When the LipSync feature is run, it assumes that the contents of the audio frame buffer are synchronized with the current input video frame. The length of the audio frame should approximately match the duration of the video frame. The caller can vary the length of each audio frame to maintain synchronization.

Audio requirements:

  • Sample rate: 16 kHz.

  • Channel: 1 (mono).

  • Only one speaker in the audio.

  • No background noise in the audio.

SpeakerData

An NvAR_SpeakerData object that contains the audio data and the region of interest to animate a speaker’s face in a video frame.

This input is an alternative to using AudioFrameBuffer, with additional properties to control the animation.

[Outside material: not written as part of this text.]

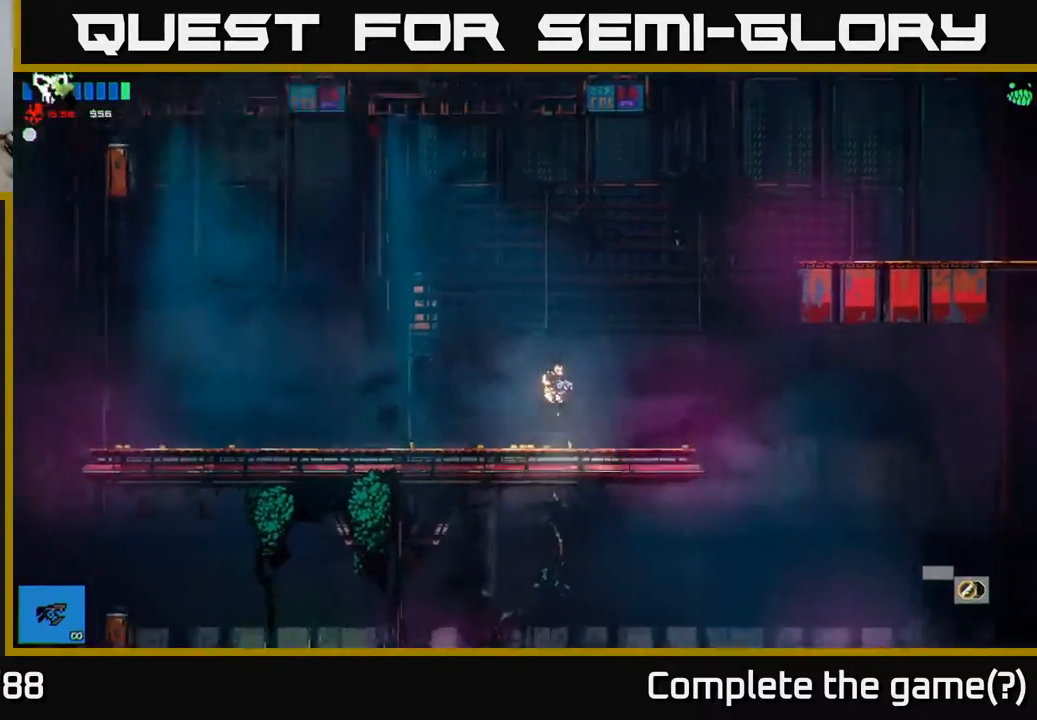
{"buttons": [], "left_stick": "right", "right_stick": "center", "events": []}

The audio data is subject to the same constraints as AudioFrameBuffer.

CameraIntrinsicParams

Optional: Camera intrinsic parameters. A three-element float array with elements corresponding to focal length, cx, and cy, respectively, of an ideal perspective camera. Any barrel or fisheye distortion should be removed or considered negligible. Default: {f=input_height,cx=input_width/2, cy=input_height/2}.

Table 3‑34: Output Properties for LipSync

Property Name

Value

Image

Chunky/packed 8-bit BGR or BGRA CPU/CUDA buffer.

Ready

Flag that is set to a non-zero value when the first output video frame is generated.

Activation

Floating-point value in the range 0–1 that indicates the activation level of LipSync in the output. When the activation is 0, it means the original face was copied directly to the output frame without modification. When the activation is 1, the original face was completely replaced by the animated face in the output frame.